The other band that really thrives in these environs are Berlin's Camera, who have gained some notoriety for playing gigs in their city's metro. They're about as pure a vision of motorik rock as its possible to produce without effacing your personality completely, and the results are compelling.

As for Vitalic, everyone says they don't want to hear Vitalic anymore until Vitalic comes on and then they remember that occasionally he's at least on speaking terms with euphoria.

One theme running through the festival is just how much cold-to-lukewarm synth-wave, synth pop, generally-that-end-of-the-80s-influenced stuff there is, particularly from French folk. The aforementioned Etienne Daho clearly holds some sway when it comes to the brighter tunes from Pegase and O Safari, while Darko and the execrable Astrodynamics (featuring worse Ian Curtis impressions that you've ever heard from Paul Banks, and that takes some doing) hold up the gloomier end. What they have in common is that they are all, in an odd sense, almost entirely unmusical, focused so hard on channelling the aura of an era that, for all the extra beef provided by up-to-date kit, they neglect to actually write anything of note and the songs arrive stillborn. The same even goes for Team Ghost to a degree, even though they have a more panoramic sweep. Sweden's synthi-industralists Agent Side Grinder slip this trap, because any band with that frontman  (and who looks and dances that much like my housemate) can't fail to be memorable, because they aren't afraid to be magnificently ridiculous but also, paradoxically, by sticking closer to their sources in all their ungainly glory. They look like they breathe this stuff – if synth-pop revival is like folk revival, everyone else is Mumford & Sons and Laura Marling and Agent Side Grinder are mental.
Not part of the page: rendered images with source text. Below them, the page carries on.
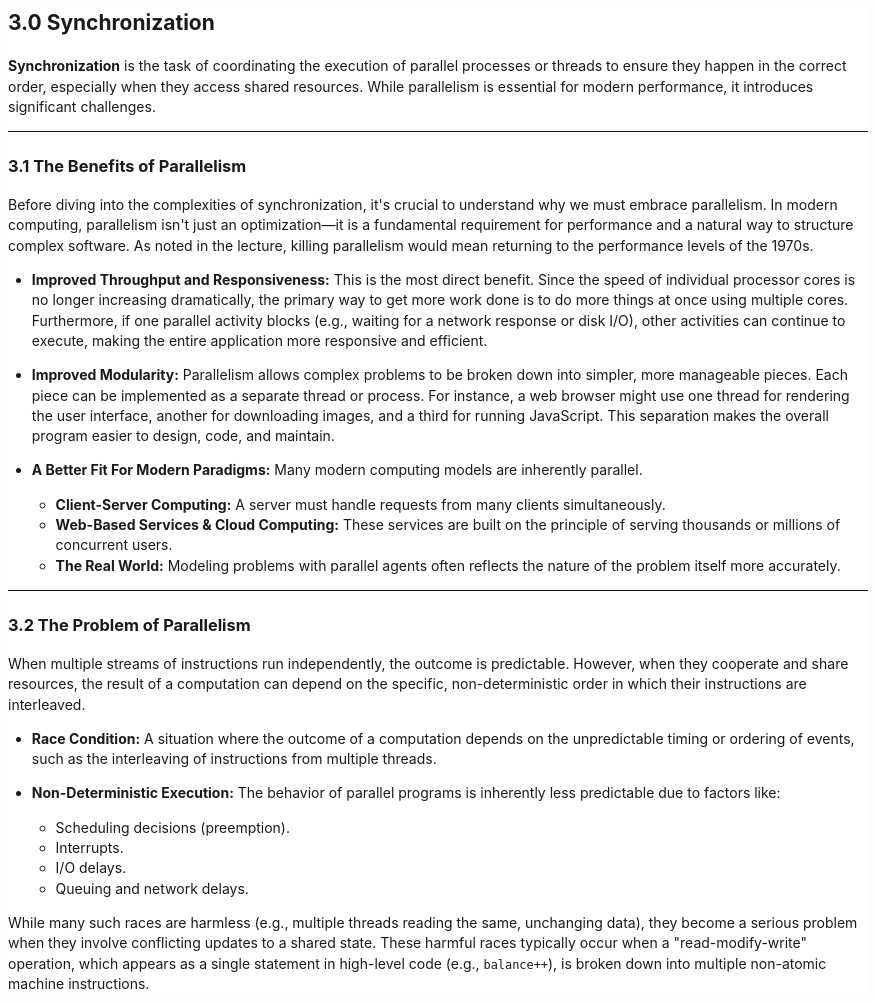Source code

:## 3.0 Synchronization

**Synchronization** is the task of coordinating the execution of parallel processes or threads to ensure they happen in the correct order, especially when they access shared resources. While parallelism is essential for modern performance, it introduces significant challenges.

***
### 3.1 The Benefits of Parallelism

Before diving into the complexities of synchronization, it's crucial to understand why we must embrace parallelism. In modern computing, parallelism isn't just an optimization—it is a fundamental requirement for performance and a natural way to structure complex software. As noted in the lecture, killing parallelism would mean returning to the performance levels of the 1970s.

*   **Improved Throughput and Responsiveness:** This is the most direct benefit. Since the speed of individual processor cores is no longer increasing dramatically, the primary way to get more work done is to do more things at once using multiple cores. Furthermore, if one parallel activity blocks (e.g., waiting for a network response or disk I/O), other activities can continue to execute, making the entire application more responsive and efficient.

*   **Improved Modularity:** Parallelism allows complex problems to be broken down into simpler, more manageable pieces. Each piece can be implemented as a separate thread or process. For instance, a web browser might use one thread for rendering the user interface, another for downloading images, and a third for running JavaScript. This separation makes the overall program easier to design, code, and maintain.

*   **A Better Fit For Modern Paradigms:** Many modern computing models are inherently parallel.
    *   **Client-Server Computing:** A server must handle requests from many clients simultaneously.
    *   **Web-Based Services & Cloud Computing:** These services are built on the principle of serving thousands or millions of concurrent users.
    *   **The Real World:** Modeling problems with parallel agents often reflects the nature of the problem itself more accurately.

***
### 3.2 The Problem of Parallelism

When multiple streams of instructions run independently, the outcome is predictable. However, when they cooperate and share resources, the result of a computation can depend on the specific, non-deterministic order in which their instructions are interleaved.

*   **Race Condition:** A situation where the outcome of a computation depends on the unpredictable timing or ordering of events, such as the interleaving of instructions from multiple threads. 

*   **Non-Deterministic Execution:** The behavior of parallel programs is inherently less predictable due to factors like:
    *   Scheduling decisions (preemption).
    *   Interrupts.
    *   I/O delays.
    *   Queuing and network delays.
 
While many such races are harmless (e.g., multiple threads reading the same, unchanging data), they become a serious problem when they involve conflicting updates to a shared state. These harmful races typically occur when a "read-modify-write" operation, which appears as a single statement in high-level code (e.g., `balance++`), is broken down into multiple non-atomic machine instructions.
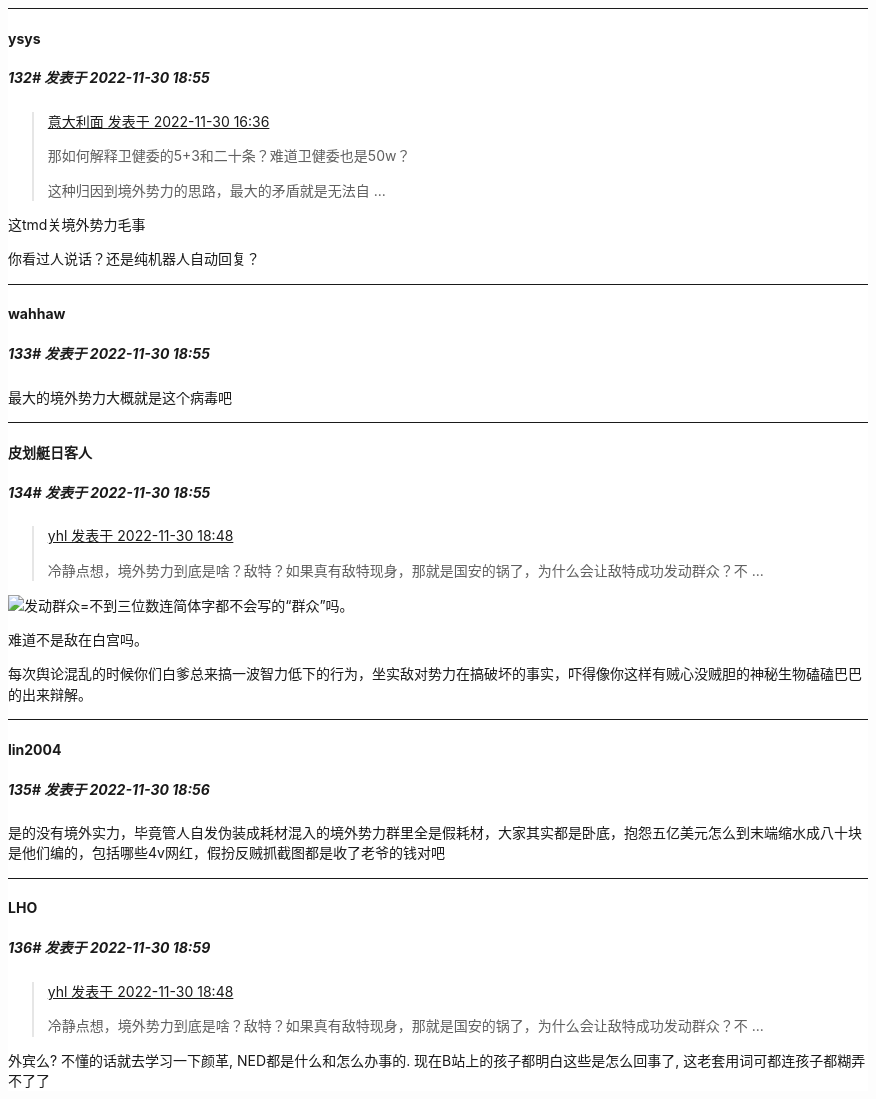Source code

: *****

####  ysys  
##### 132#       发表于 2022-11-30 18:55

<blockquote><a href="httphttps://bbs.saraba1st.com/2b/forum.php?mod=redirect&amp;goto=findpost&amp;pid=58693388&amp;ptid=2107618" target="_blank">意大利面 发表于 2022-11-30 16:36</a>

那如何解释卫健委的5+3和二十条？难道卫健委也是50w？

这种归因到境外势力的思路，最大的矛盾就是无法自 ...</blockquote>
这tmd关境外势力毛事

你看过人说话？还是纯机器人自动回复？

*****

####  wahhaw  
##### 133#       发表于 2022-11-30 18:55

最大的境外势力大概就是这个病毒吧

*****

####  皮划艇日客人  
##### 134#       发表于 2022-11-30 18:55

<blockquote><a href="httphttps://bbs.saraba1st.com/2b/forum.php?mod=redirect&amp;goto=findpost&amp;pid=58695111&amp;ptid=2107618" target="_blank">yhl 发表于 2022-11-30 18:48</a>

冷静点想，境外势力到底是啥？敌特？如果真有敌特现身，那就是国安的锅了，为什么会让敌特成功发动群众？不 ...</blockquote>
<img src="https://static.saraba1st.com/image/smiley/face2017/037.png" referrerpolicy="no-referrer">发动群众=不到三位数连简体字都不会写的“群众”吗。

难道不是敌在白宫吗。

每次舆论混乱的时候你们白爹总来搞一波智力低下的行为，坐实敌对势力在搞破坏的事实，吓得像你这样有贼心没贼胆的神秘生物磕磕巴巴的出来辩解。



*****

####  lin2004  
##### 135#       发表于 2022-11-30 18:56

是的没有境外实力，毕竟管人自发伪装成耗材混入的境外势力群里全是假耗材，大家其实都是卧底，抱怨五亿美元怎么到末端缩水成八十块是他们编的，包括哪些4v网红，假扮反贼抓截图都是收了老爷的钱对吧

*****

####  LHO  
##### 136#       发表于 2022-11-30 18:59

<blockquote><a href="httphttps://bbs.saraba1st.com/2b/forum.php?mod=redirect&amp;goto=findpost&amp;pid=58695111&amp;ptid=2107618" target="_blank">yhl 发表于 2022-11-30 18:48</a>

冷静点想，境外势力到底是啥？敌特？如果真有敌特现身，那就是国安的锅了，为什么会让敌特成功发动群众？不 ...</blockquote>
外宾么? 不懂的话就去学习一下颜革, NED都是什么和怎么办事的. 现在B站上的孩子都明白这些是怎么回事了, 这老套用词可都连孩子都糊弄不了了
Speaking of Etienne Daho, who I have plenty of time for, he's also responsible for giving Lou Doillon, (Jane Birkin's daughter, Charlotte Gainsbourg's half sister; French royalty basically) a musical platform, taking her under his wing and producing her album. The music's as unremarkable as you'd expect, and her set even starts with a song fitting the exact description of the kind of chanson pop I decried in my review of Les Francofolies de La Rochelle last year, particularly the "staccato, Penny Lane rhythm."

Things aren't always much better with French bands at the rockier end of things. The Octopus prompt more than one member of the visiting English party to mouth "Kula Shaker"; Crane Angels were fêted by many last year when they played in Les Bars, and they do have a freewheeling energy but the Rugrats-form-a-band vibe is grating. Still, they at least feel like living, breathing band and, more positively, We Are Van Peebles deal in a potent brand of Mclusky-ish hardcore that their recordings don't really do justice to, The 1969 Club do great rock n' roll theatre if nothing else and Lolito's new wave pop is psychotically saccharine.
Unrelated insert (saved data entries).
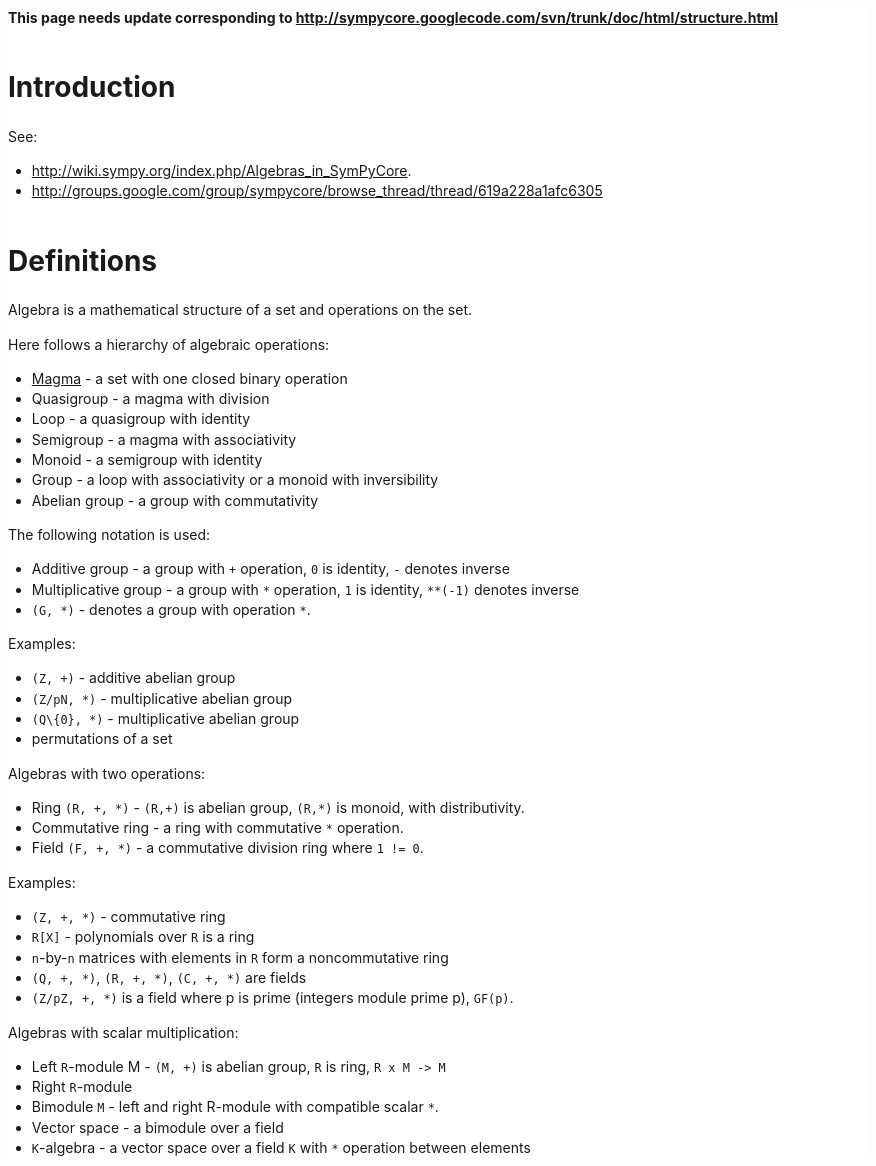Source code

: **This page needs update corresponding to
http://sympycore.googlecode.com/svn/trunk/doc/html/structure.html**

# Introduction #

See:
  * http://wiki.sympy.org/index.php/Algebras_in_SymPyCore.
  * http://groups.google.com/group/sympycore/browse_thread/thread/619a228a1afc6305

# Definitions #

Algebra is a mathematical structure of a set and operations on the set.

Here follows a hierarchy of algebraic operations:

  * [Magma](http://en.wikipedia.org/wiki/Magma_(algebra)) - a set with one closed binary operation
  * Quasigroup - a magma with division
  * Loop - a quasigroup with identity
  * Semigroup - a magma with associativity
  * Monoid - a semigroup with identity
  * Group - a loop with associativity or a monoid with inversibility
  * Abelian group - a group with commutativity

The following notation is used:

  * Additive group - a group with `+` operation, `0` is identity, `-` denotes inverse
  * Multiplicative group - a group with `*` operation, `1` is identity, `**(-1)` denotes inverse
  * `(G, *)` - denotes a group with operation `*`.

Examples:
  * `(Z, +)` - additive abelian group
  * `(Z/pN, *)` - multiplicative abelian group
  * `(Q\{0}, *)` - multiplicative abelian group
  * permutations of a set

Algebras with two operations:
  * Ring `(R, +, *)` - `(R,+)` is abelian group, `(R,*)` is monoid, with distributivity.
  * Commutative ring - a ring with commutative `*` operation.
  * Field `(F, +, *)` - a commutative division ring where `1 != 0`.

Examples:
  * `(Z, +, *)` - commutative ring
  * `R[X]` - polynomials over `R` is a ring
  * `n`-by-`n` matrices with elements in `R` form a noncommutative ring
  * `(Q, +, *)`, `(R, +, *)`, `(C, +, *)` are fields
  * `(Z/pZ, +, *)` is a field where p is prime (integers module prime p), `GF(p)`.

Algebras with scalar multiplication:
  * Left `R`-module M - `(M, +)` is abelian group, `R` is ring, `R x M -> M`
  * Right `R`-module
  * Bimodule `M` - left and right R-module with compatible scalar `*`.
  * Vector space - a bimodule over a field
  * `K`-algebra - a vector space over a field `K` with `*` operation between elements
Still, it's that show at l'opéra de Rennes that sums up the festival experience. It's a huge work by renaissance man and guitarist for hire Olivier Mellano called How We Tried A New Combination of Notes To Show The Invisible Or Even The Embrace of Eternity. The first act is the orchestral part  featuring an imperious female soprano, Valérie Gaball, and a film projection focusing on sea, sand and dancing. In the second act the music is recreated in a rock-operatic mode by an orchestra of guitars and a drummer, with Simon Huw-Jones on vocals. Finally it's the 'electro hip hop version' with rappers MC Dälek, Black Sifichi and Arm from Psykick Lyrikah. And there are dancers and a poetry reading to boot. Thematically, the whole thing seems to be equating musical creation with the creation of the world and the creation of self, the phrase "where is this music going" repeats, mathematics also becomes an issue, first creating seeming order then dissolving into chaos. I know my hip-hop better than I know my classical so in the section where the former dominates I'm probably more critical, more alert – does this stand up as hip hop? Sometimes no, too dry, academic, then the next moment it's morphed into Cannibal Ox. It's difficult to know who could take it all in and give every part its due but in its sprawling, almost unnavigable ambition, as with that of Les Transmusicales in general, I salute it.